TASK PROMPT: Word for word, copy the records and drop the pictures.

(Entries taken from a collection)
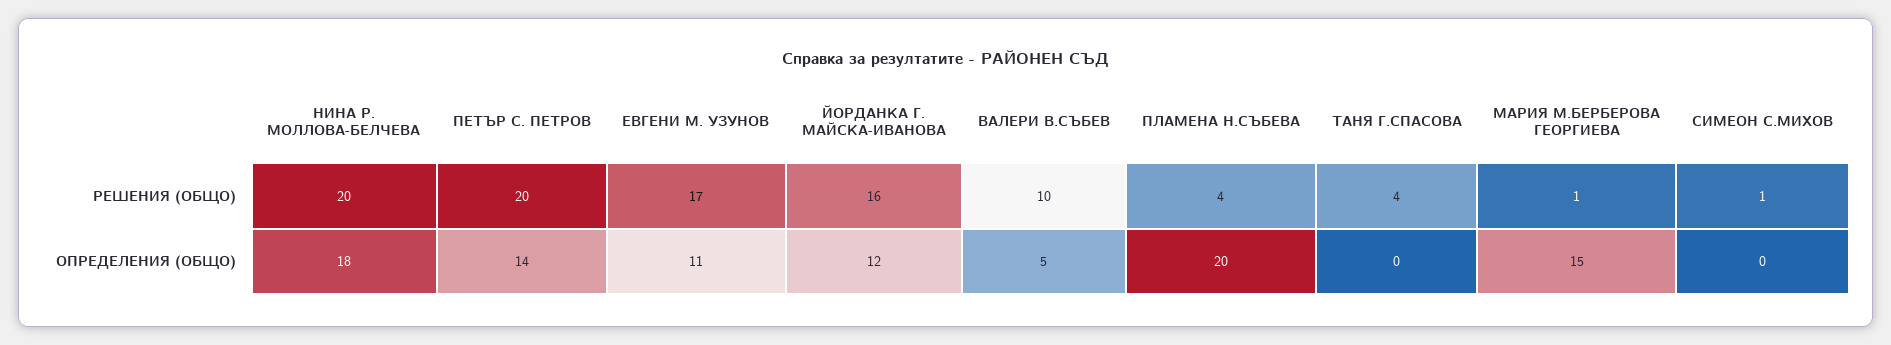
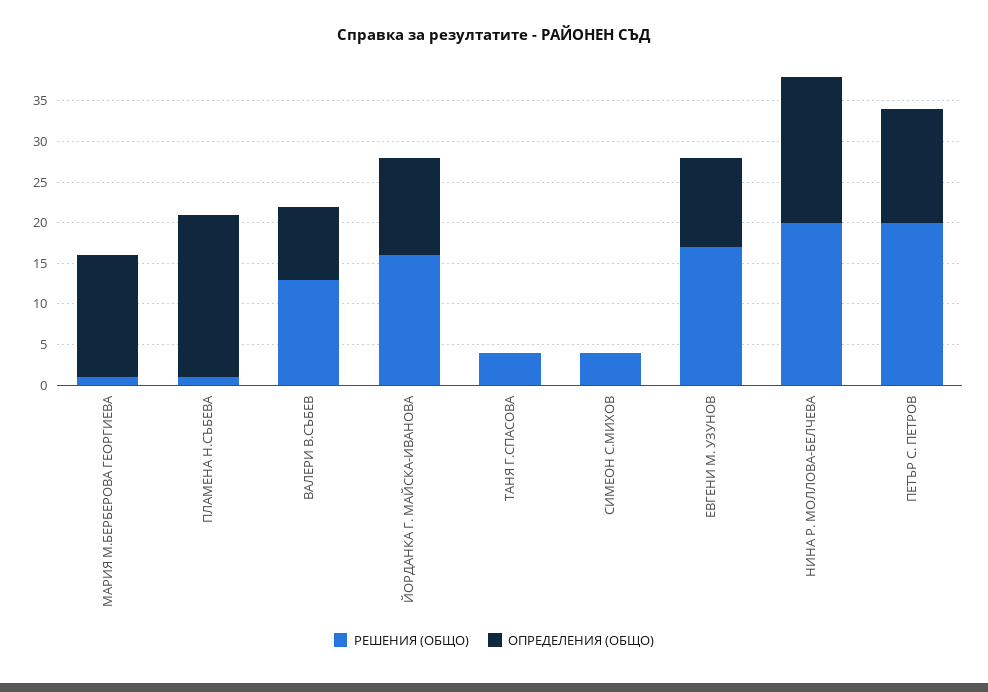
РЕШЕНИЯ (ОБЩО), ВАЛЕРИ В.СЪБЕВ: 10 -> 13
РЕШЕНИЯ (ОБЩО), ПЛАМЕНА Н.СЪБЕВА: 4 -> 1
РЕШЕНИЯ (ОБЩО), СИМЕОН С.МИХОВ: 1 -> 4
ОПРЕДЕЛЕНИЯ (ОБЩО), ВАЛЕРИ В.СЪБЕВ: 5 -> 9

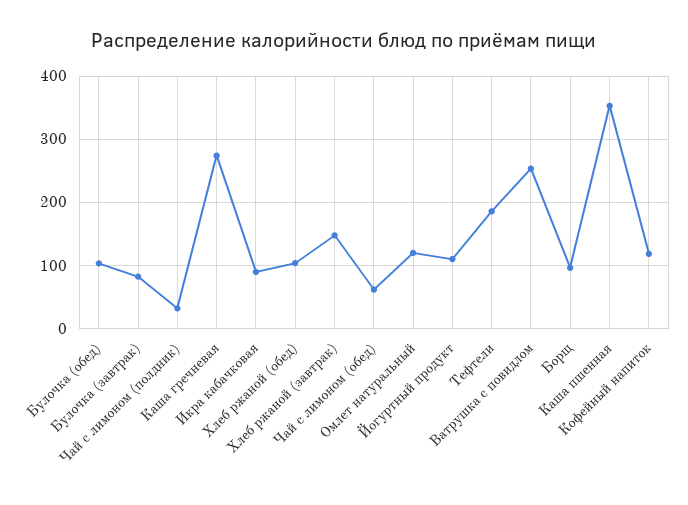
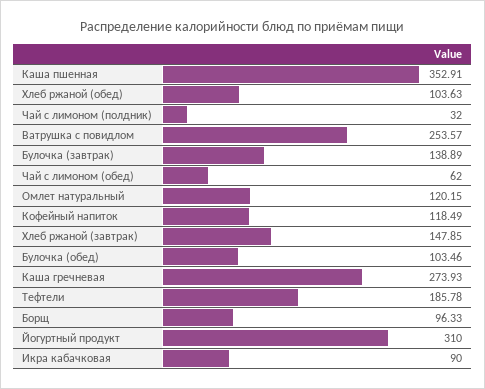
Булочка (завтрак): 80 -> 138.89
Йогуртный продукт: 110 -> 310

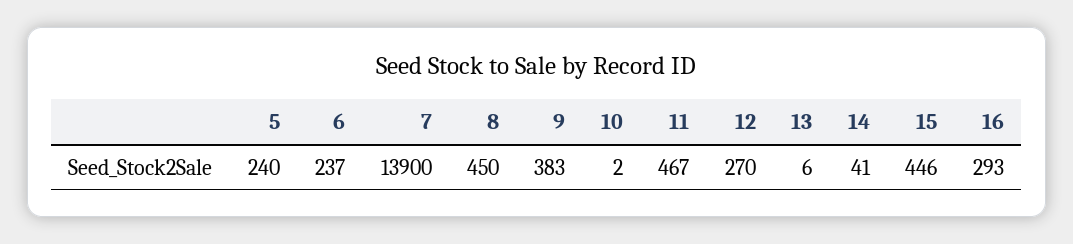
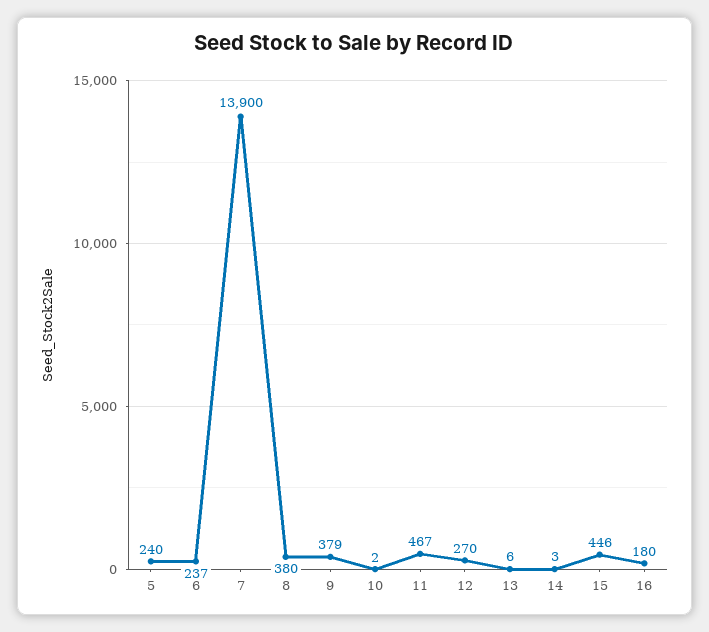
8: 450 -> 380
9: 383 -> 379
14: 41 -> 3
16: 293 -> 180

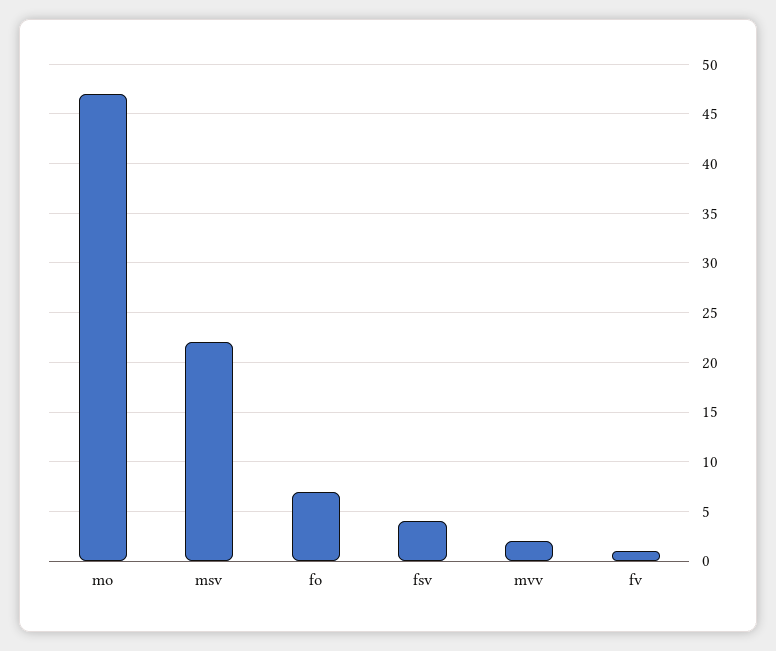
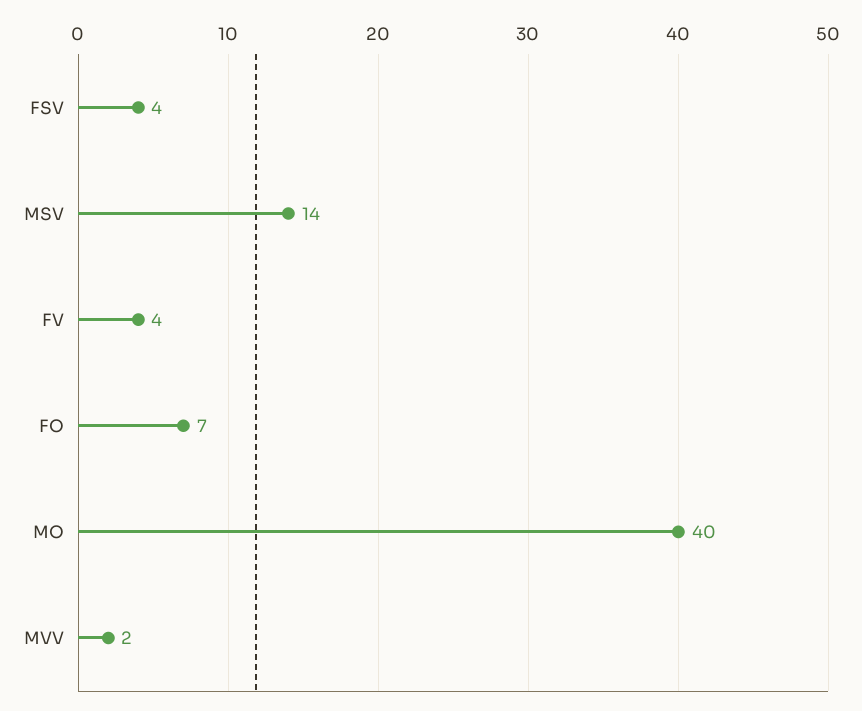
mo: 47 -> 40
msv: 22 -> 14
fv: 1 -> 4

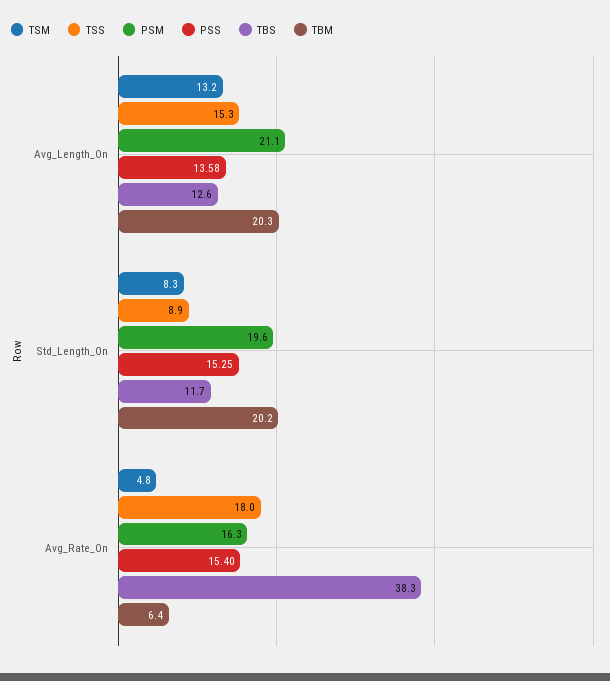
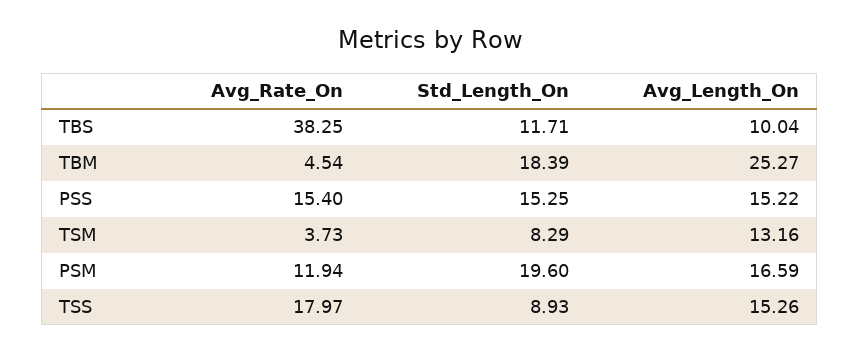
PSM, Avg_Length_On: 21.1 -> 16.59
PSS, Avg_Length_On: 13.58 -> 15.22
TBS, Avg_Length_On: 12.6 -> 10.04
TBM, Avg_Length_On: 20.3 -> 25.27
TBM, Std_Length_On: 20.2 -> 18.39
TSM, Avg_Rate_On: 4.8 -> 3.73
PSM, Avg_Rate_On: 16.3 -> 11.94
TBM, Avg_Rate_On: 6.4 -> 4.54

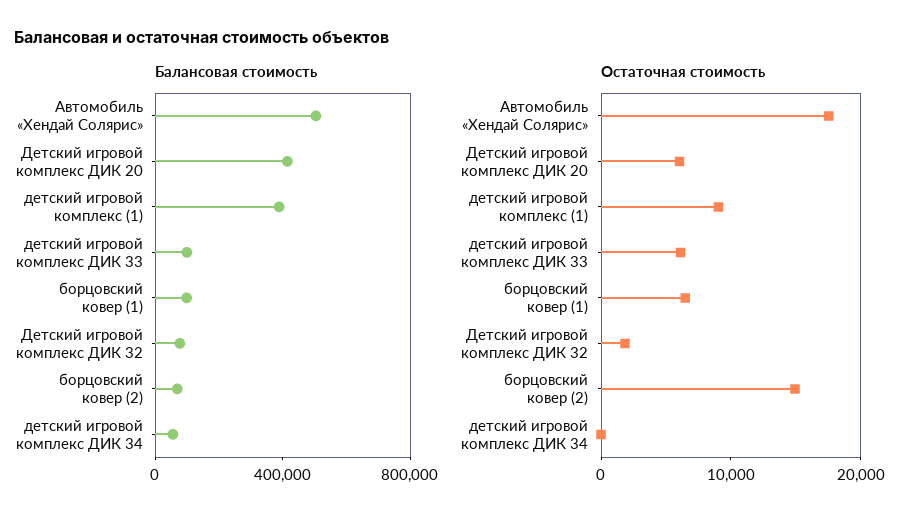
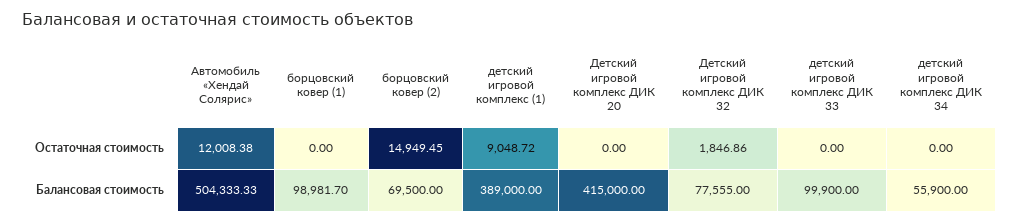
Остаточная стоимость, Автомобиль «Хендай Солярис»: 18000 -> 12008.38
Остаточная стоимость, Детский игровой комплекс ДИК 20: 6000 -> 0
Остаточная стоимость, детский игровой комплекс ДИК 33: 6000 -> 0
Остаточная стоимость, борцовский ковер (1): 6000 -> 0

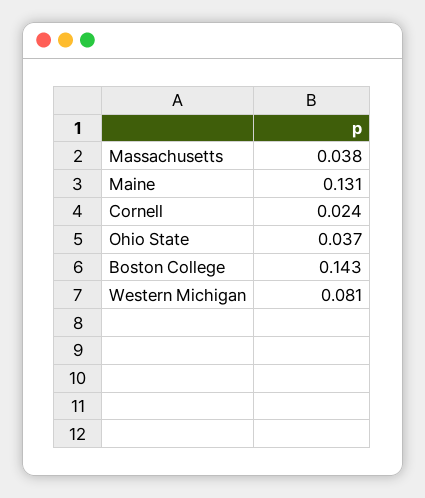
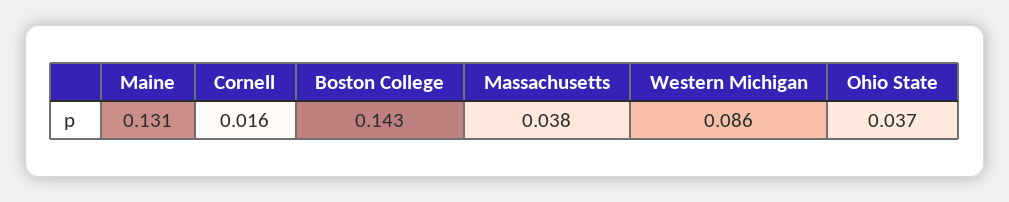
Cornell: 0.024 -> 0.016
Western Michigan: 0.081 -> 0.086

ANSWER TO THIS PROBLEM:
РЕШЕНИЯ (ОБЩО), ВАЛЕРИ В.СЪБЕВ: 10 -> 13
РЕШЕНИЯ (ОБЩО), ПЛАМЕНА Н.СЪБЕВА: 4 -> 1
РЕШЕНИЯ (ОБЩО), СИМЕОН С.МИХОВ: 1 -> 4
ОПРЕДЕЛЕНИЯ (ОБЩО), ВАЛЕРИ В.СЪБЕВ: 5 -> 9

Булочка (завтрак): 80 -> 138.89
Йогуртный продукт: 110 -> 310

8: 450 -> 380
9: 383 -> 379
14: 41 -> 3
16: 293 -> 180

mo: 47 -> 40
msv: 22 -> 14
fv: 1 -> 4

PSM, Avg_Length_On: 21.1 -> 16.59
PSS, Avg_Length_On: 13.58 -> 15.22
TBS, Avg_Length_On: 12.6 -> 10.04
TBM, Avg_Length_On: 20.3 -> 25.27
TBM, Std_Length_On: 20.2 -> 18.39
TSM, Avg_Rate_On: 4.8 -> 3.73
PSM, Avg_Rate_On: 16.3 -> 11.94
TBM, Avg_Rate_On: 6.4 -> 4.54

Остаточная стоимость, Автомобиль «Хендай Солярис»: 18000 -> 12008.38
Остаточная стоимость, Детский игровой комплекс ДИК 20: 6000 -> 0
Остаточная стоимость, детский игровой комплекс ДИК 33: 6000 -> 0
Остаточная стоимость, борцовский ковер (1): 6000 -> 0

Cornell: 0.024 -> 0.016
Western Michigan: 0.081 -> 0.086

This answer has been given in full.